START READING TEXT
Pricing Term Sheet dated April 29, 2021

Dana Incorporated

$400,000,000 aggregate principal amount of 4.250% Senior Notes due 2030 (Green Bonds)

This free writing prospectus relates to the offering by Dana Incorporated of $400,000,000 aggregate principal amount of 4.250% Senior Notes due 2030 and should be read together with the preliminary prospectus supplement, dated April 29, 2021 (the “Preliminary Prospectus Supplement”), filed pursuant to Rule 424(b)(5) under the Securities Act of 1933, as amended, including the documents incorporated therein by reference, and the related base prospectus, dated November 5, 2019, forming a part of Registration Statement No. 333-234507.

 

Issuer:

  

Dana Incorporated (the “Issuer”)

Security:

  

4.250% Senior Notes due 2030 (the “Notes”)
END READING TEXT
START DATA
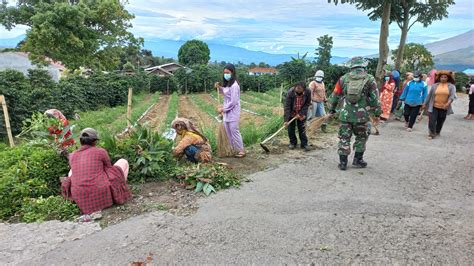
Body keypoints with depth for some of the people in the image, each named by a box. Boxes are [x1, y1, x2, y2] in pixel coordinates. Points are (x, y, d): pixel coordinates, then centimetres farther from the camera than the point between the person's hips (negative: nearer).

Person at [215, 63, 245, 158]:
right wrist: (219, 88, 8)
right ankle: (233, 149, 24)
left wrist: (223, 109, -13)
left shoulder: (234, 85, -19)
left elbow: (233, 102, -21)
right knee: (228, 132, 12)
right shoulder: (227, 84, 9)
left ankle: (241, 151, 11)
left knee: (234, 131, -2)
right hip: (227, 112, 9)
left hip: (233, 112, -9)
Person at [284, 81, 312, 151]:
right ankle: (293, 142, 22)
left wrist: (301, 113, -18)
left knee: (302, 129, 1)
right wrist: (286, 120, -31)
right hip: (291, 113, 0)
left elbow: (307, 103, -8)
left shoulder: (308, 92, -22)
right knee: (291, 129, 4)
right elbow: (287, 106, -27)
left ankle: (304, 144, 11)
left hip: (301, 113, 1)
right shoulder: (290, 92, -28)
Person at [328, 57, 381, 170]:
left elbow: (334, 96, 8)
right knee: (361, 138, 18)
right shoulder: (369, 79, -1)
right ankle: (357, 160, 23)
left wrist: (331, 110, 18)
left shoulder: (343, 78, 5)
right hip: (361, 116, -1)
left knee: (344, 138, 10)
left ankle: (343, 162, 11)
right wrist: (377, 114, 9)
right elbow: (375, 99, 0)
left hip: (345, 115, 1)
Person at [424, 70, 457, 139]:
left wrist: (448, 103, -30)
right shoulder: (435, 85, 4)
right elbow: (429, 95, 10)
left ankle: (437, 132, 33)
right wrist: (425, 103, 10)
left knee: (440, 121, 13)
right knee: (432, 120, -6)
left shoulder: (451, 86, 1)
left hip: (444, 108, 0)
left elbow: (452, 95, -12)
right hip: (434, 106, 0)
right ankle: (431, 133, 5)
END DATA
__PROBLEM TO WORK ON__.
Summarize the pricing term sheet in two sentences.

__RESULT FOR THIS TASK__.
The pricing term sheet, dated April 29, 2021, is a free writing prospectus for Dana Incorporated's offering of $400,000,000 aggregate principal amount of 4.250% Senior Notes due 2030, labeled Green Bonds. It should be read together with the preliminary prospectus supplement dated April 29, 2021, including the documents incorporated in it by reference, and the related base prospectus dated November 5, 2019, which forms part of Registration Statement No. 333-234507.